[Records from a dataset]
----------------------------------------

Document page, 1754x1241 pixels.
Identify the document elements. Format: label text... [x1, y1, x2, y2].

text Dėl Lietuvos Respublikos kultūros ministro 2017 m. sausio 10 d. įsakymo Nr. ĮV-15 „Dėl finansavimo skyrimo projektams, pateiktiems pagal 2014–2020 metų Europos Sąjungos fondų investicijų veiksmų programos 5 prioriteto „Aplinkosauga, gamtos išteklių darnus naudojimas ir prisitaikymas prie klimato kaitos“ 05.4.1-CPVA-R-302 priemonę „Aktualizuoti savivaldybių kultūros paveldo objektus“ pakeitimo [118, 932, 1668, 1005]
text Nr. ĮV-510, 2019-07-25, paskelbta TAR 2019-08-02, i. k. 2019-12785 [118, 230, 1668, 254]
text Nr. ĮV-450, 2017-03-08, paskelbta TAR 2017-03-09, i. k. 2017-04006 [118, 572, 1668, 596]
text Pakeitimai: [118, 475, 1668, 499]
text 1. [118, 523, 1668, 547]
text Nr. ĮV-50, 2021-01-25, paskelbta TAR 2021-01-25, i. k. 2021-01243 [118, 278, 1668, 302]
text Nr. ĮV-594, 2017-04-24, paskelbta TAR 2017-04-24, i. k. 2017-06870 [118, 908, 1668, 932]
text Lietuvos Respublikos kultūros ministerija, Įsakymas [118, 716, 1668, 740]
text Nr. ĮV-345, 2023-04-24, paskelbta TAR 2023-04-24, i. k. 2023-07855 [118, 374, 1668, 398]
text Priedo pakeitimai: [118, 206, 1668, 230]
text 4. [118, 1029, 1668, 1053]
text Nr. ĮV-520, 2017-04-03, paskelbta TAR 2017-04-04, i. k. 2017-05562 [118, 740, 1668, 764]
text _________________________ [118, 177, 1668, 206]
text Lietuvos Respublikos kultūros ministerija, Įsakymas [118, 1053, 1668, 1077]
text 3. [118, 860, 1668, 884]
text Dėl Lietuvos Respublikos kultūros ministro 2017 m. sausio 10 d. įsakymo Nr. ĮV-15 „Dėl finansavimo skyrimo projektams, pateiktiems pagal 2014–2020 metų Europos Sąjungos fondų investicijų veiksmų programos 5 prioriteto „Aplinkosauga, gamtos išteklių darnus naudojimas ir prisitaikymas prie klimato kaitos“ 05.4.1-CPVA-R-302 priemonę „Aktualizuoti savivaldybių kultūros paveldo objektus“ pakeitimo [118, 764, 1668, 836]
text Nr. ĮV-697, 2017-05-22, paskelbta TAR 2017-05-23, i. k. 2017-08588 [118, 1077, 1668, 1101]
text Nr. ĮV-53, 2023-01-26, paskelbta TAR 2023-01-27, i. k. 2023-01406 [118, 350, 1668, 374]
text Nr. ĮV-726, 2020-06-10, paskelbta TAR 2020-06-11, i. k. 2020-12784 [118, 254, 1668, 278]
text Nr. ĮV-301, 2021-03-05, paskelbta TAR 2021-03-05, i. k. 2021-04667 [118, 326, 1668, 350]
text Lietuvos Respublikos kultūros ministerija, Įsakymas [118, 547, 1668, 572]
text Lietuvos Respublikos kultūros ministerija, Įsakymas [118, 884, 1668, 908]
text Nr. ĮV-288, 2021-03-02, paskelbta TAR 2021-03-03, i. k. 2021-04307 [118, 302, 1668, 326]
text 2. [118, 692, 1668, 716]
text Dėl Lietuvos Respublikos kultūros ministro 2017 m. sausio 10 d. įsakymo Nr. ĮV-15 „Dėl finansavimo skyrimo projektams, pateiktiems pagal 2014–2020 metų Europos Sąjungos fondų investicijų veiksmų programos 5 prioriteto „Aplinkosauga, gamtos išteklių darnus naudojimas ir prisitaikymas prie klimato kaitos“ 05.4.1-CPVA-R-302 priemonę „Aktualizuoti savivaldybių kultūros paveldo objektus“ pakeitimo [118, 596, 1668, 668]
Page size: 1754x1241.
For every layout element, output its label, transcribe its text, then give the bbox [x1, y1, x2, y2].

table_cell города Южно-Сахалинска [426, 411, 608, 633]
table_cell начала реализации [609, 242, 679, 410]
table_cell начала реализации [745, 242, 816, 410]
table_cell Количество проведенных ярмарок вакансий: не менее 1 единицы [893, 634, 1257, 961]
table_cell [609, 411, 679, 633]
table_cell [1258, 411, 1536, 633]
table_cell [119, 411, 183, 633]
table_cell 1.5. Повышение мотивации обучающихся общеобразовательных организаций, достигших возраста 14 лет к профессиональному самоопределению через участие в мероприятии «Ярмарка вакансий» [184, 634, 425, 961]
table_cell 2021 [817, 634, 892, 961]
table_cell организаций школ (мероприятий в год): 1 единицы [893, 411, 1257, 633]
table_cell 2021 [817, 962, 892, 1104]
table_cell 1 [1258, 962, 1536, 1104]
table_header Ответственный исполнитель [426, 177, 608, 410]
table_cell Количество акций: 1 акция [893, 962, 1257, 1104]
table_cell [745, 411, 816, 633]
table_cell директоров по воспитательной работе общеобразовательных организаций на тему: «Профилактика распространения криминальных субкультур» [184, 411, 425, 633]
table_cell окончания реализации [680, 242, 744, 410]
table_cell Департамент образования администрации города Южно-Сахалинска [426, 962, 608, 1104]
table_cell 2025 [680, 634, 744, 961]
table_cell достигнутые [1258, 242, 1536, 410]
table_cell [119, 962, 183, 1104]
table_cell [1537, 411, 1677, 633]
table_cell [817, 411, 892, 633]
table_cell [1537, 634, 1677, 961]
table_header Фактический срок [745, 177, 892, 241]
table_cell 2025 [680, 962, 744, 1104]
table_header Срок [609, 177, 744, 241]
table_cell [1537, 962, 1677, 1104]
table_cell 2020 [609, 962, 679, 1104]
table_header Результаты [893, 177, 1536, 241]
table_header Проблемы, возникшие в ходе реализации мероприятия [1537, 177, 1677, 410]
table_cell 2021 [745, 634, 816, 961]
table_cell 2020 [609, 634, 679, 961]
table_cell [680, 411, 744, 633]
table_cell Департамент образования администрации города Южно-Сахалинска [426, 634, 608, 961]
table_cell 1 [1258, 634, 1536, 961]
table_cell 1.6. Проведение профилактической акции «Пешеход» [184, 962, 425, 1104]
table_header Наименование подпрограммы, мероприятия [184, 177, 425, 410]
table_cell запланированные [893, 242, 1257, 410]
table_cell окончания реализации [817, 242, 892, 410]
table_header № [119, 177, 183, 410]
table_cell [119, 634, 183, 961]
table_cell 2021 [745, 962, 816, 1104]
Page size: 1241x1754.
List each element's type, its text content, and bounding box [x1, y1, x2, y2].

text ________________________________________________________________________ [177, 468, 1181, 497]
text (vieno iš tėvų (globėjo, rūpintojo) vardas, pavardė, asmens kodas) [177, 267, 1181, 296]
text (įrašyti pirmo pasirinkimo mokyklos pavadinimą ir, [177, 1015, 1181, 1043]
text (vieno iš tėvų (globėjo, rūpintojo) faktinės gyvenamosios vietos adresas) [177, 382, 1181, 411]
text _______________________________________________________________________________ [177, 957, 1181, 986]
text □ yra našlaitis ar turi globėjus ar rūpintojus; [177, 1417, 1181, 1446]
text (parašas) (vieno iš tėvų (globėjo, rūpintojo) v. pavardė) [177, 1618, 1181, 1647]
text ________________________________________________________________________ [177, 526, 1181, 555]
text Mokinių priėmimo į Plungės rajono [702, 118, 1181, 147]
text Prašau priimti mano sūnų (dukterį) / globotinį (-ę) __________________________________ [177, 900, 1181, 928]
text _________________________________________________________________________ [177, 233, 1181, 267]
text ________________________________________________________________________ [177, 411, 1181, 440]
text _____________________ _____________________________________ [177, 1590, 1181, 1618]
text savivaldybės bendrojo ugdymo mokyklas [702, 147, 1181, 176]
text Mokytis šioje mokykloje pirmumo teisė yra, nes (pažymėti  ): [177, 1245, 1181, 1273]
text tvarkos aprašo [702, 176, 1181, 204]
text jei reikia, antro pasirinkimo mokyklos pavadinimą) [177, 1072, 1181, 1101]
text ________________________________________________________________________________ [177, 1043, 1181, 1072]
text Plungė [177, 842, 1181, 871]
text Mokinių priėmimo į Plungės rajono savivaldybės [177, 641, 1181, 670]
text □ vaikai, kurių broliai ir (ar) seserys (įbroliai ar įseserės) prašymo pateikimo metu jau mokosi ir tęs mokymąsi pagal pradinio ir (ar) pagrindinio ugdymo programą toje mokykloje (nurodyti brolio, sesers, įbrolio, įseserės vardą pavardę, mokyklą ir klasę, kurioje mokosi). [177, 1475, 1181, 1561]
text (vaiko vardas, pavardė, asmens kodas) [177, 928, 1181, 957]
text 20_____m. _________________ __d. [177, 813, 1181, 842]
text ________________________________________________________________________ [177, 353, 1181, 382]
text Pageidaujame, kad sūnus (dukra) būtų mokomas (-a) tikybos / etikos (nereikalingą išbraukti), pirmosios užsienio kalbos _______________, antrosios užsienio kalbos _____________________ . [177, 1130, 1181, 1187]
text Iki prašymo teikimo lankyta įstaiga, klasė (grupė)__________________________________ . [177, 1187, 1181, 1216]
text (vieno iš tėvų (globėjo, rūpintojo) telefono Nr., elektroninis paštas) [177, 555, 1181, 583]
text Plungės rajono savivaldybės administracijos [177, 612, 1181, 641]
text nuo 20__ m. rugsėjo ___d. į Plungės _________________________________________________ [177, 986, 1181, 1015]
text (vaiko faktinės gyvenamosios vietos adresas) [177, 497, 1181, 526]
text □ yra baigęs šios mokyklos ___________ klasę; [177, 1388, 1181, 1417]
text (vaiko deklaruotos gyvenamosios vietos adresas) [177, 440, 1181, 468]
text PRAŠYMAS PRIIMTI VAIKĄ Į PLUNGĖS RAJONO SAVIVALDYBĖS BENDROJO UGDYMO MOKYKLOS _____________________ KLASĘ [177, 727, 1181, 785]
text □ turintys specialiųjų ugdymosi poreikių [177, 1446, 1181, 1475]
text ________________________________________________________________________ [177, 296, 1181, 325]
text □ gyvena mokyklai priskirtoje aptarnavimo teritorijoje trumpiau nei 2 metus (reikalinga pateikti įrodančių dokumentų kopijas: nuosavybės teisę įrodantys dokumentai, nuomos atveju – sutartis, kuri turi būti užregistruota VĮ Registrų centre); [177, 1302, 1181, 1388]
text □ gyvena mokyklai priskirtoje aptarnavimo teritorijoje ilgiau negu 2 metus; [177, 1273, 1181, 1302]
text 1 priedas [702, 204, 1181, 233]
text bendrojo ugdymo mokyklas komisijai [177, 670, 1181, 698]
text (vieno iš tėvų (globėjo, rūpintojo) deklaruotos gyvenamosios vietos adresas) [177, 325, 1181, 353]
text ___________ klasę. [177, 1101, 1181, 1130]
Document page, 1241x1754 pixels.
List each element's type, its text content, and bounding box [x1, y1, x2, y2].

----------------------------------------

◆ Required task ◆
Count the lines of the material above that contain the string "окончания", and reply with the number alone.

◆ Answer to this problem ◆
2